À San Carlu, E Tenebre est une pratique riche en symbolisme, associée à l'extinction progressive des bougies et des cierges qui illuminent discrètement l'église, les fidèles et quelques badauds aussi se retrouvent bientôt dans l'obscurité avant l'aube mystérieuse de la résurrection.
 
 


Prières, vacarme et granitula, le triptyque de l'espérance
Dans le monde spirituel, E Tenebre se démarque par son caractère ésotérique et profondément symbolique. La confrérie San Carlu s’inscrit dans cette démarche. Les différentes étapes de la célébration vont mêler tradition et dévotion, qui incarnent la quête humaine éternelle du sens. L’office commence par l’entrée en procession de tous les confrères. Dans l’église, le clair-obscur occupe tout l’espace et le dépouillement des autels, ce qui montre l’entrée du Christ dans sa Passion. Pierre-Jean explique : « Placées devant l’autel, les 15 bougies représentent les 12 Apôtres et les 3 Marie. La 15e bougie marque le corps du Christ qui n’est plus, mais c’est le lien entre le Père, le Fils et le Saint-Esprit que nous voulons montrer aux fidèles. »
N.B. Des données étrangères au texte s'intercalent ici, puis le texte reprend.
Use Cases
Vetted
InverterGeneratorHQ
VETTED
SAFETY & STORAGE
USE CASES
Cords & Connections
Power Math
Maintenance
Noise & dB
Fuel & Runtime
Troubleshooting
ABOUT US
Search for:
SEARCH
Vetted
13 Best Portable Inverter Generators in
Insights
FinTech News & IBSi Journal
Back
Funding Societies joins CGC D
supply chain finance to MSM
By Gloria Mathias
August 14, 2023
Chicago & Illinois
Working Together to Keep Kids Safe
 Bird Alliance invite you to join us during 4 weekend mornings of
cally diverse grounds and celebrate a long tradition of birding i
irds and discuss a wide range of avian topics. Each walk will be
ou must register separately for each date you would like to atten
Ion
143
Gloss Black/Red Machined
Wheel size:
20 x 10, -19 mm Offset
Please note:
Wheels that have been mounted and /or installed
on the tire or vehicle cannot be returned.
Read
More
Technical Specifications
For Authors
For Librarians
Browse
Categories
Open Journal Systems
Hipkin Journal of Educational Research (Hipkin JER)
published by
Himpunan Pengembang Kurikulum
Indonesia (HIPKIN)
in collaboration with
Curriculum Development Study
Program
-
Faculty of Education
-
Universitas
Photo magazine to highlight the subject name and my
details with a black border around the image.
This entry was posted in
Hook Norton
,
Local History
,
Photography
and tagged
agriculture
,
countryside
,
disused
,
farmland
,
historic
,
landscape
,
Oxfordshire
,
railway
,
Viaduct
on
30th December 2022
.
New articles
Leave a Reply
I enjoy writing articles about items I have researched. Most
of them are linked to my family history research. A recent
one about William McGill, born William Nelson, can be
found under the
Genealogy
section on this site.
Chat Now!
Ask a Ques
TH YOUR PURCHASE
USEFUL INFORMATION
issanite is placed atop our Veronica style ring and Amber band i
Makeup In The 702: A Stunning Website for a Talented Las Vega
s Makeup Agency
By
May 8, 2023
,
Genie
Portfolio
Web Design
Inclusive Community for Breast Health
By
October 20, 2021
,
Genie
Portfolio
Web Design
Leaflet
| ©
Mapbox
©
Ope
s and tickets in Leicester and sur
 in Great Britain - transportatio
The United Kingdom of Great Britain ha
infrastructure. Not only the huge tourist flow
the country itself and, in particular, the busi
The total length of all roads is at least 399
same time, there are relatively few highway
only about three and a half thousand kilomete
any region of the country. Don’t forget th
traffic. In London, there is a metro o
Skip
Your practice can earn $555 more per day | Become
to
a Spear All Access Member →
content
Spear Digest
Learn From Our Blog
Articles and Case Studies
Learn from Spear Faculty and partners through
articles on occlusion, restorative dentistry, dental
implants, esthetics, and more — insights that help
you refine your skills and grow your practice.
« Lors de cet office, chaque confrère, dans l’intimité de son cœur, lit et chante. Nous sommes en pleine prière ; nous vivons intensément ce récit qui est ponctué de lectures des Évangiles, de psaumes, d’antiennes et de chants, tout est dit en corse. Petit à petit, la bougie blanche s’éteint, laissant la seule bougie rouge qui représente l’espérance du Christ ressuscité. Ensuite, intervient le temps du silence, qui est interrompu par le vacarme des cloches et des chaînes que des confrères battent derrière l’autel. Cet épisode montre la vérité au monde : le ciel s’est fendu lors de la mort du Christ, c’est un cataclysme, et nous sommes plongés dans les ténèbres.» 
« En procession dans la nef centrale, les confrères sortent de l’église pour occuper l’espace profane, la granitula peut alors commencer à la lueur du seul cierge qui reste allumé. » Le confrère poursuit "Le massaru est celui d'entre nous qui guide la granitula, qui s'enroule en un premier cercle sacré marquant les points cardinaux. Nous passons ensuite vers le point dur qui correspond au vacarme, celui de la mort. Puis, on dénoue 3 fois, cette étape nous ramène dans l'espoir de la renaissance. Et enfin, nous formons une croix, l'espace profance, le parvis de l'église devient sacré. La procession regagne l'intérieur, la bougie est conservée, elle servira à allumer le feu du samedi saint.'"

L'office terminé, le questionnement sur la vie du Christ resurgit sur celle des paroissiens que la prégnance di U Passiu a suscité. À l'extérieur, la distribution des fritelle erbose, des beignets aux 7 herbes, vient clore et adoucir l'émotion palpable chez tous. Di pettu à u lume si sò  sdrutte eTenebre.